In his 2023 national budget statement last week, Finance minister Mthuli Ncube said Zesa was incurring huge losses when supplying major consumers such as ferrochrome smelters.

"Government is gradually reviewing upwards electricity tariffs, with the ultimate goal of reaching a cost reflective tariff which should enable the power utility to improve generation and capacity to import in order to close the supply and demand gap," Ncube said.

"Some of the major consumers of electricity such as ferrochrome smelters have been paying sub-optional tariffs of US$0,067/kWh resulting in huge losses to the utility. In this regard the tariff for such consumers will be reviewed upwards and aligned with other consumers, thereby generating additional revenue for the utility to meet its external obligations, as well as capacity to import spares for maintenance. Furthermore, a viable tariff will also promote investment in the sector, especially independent power producers."

Speaking at an electricity survey meeting in Harare on Tuesday, Chamber of Mines president Collin Chibafa opposed the proposed tariff increase saying: "On the issue of electricity, as an industry we struggle to accept the justification of the pricing structure. If we look at the mining sector, we surrender 40% of our forex to the Reserve Bank (of Zimbabwe), but a local business when they bank their money they surrender 20%. Mining brings more foreign currency to the country, but paying more taxes is not good. Local entities also pay less electricity tariffs than the mining sector, which is also unfair, we call for uniform tariffs.

"Government is gradually reviewing upwards electricity tariffs, with the ultimate goal of reaching a cost reflective tariff which should enable the power utility to improve generation and capacity to import in order to close the supply and demand gap. Furthermore, a viable tariff will also promote investment in the sector, especially independent power producers."

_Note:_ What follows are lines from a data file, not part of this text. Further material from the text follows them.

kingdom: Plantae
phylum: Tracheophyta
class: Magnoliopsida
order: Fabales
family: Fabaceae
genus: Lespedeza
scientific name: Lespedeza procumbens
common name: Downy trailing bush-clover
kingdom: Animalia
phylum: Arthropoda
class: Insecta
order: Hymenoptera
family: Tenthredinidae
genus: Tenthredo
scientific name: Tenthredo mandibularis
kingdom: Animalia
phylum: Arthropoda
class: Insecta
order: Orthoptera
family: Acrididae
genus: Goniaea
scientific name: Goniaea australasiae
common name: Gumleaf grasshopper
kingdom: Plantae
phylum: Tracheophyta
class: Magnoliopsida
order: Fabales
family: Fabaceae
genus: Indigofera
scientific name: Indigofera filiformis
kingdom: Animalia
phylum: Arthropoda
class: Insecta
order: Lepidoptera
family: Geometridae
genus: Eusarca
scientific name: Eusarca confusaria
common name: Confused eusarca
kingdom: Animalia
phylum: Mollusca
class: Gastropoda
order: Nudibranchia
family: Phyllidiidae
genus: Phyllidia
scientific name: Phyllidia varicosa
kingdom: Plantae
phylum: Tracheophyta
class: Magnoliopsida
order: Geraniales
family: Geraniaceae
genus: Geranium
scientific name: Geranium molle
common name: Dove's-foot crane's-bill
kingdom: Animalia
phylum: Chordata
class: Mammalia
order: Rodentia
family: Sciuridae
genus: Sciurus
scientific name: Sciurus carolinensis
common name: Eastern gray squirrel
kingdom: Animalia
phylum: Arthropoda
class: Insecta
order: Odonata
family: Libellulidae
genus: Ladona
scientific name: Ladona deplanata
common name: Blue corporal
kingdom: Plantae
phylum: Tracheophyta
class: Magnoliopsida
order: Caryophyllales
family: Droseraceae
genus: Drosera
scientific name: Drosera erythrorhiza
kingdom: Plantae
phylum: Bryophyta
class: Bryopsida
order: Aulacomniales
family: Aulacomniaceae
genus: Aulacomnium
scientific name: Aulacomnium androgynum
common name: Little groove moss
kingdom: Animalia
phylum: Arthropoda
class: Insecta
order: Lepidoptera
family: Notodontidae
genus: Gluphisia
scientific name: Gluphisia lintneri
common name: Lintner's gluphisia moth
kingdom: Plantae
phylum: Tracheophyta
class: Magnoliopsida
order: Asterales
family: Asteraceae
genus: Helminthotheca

Economist Prosper Chitambara supported government's proposed tariff increase.

"I think it's a good move, when we look at the price of our electricity compared with other countries, we are the least. We are actually cheaper. So there is a need to make sure that the pricing is really fully reflective for the costs, especially for the major consumers," Chitambara said.

The country has the capacity to generate about 2 240 megawatts (MW) of power, but is only producing 1 300MW, resulting in rolling power outages.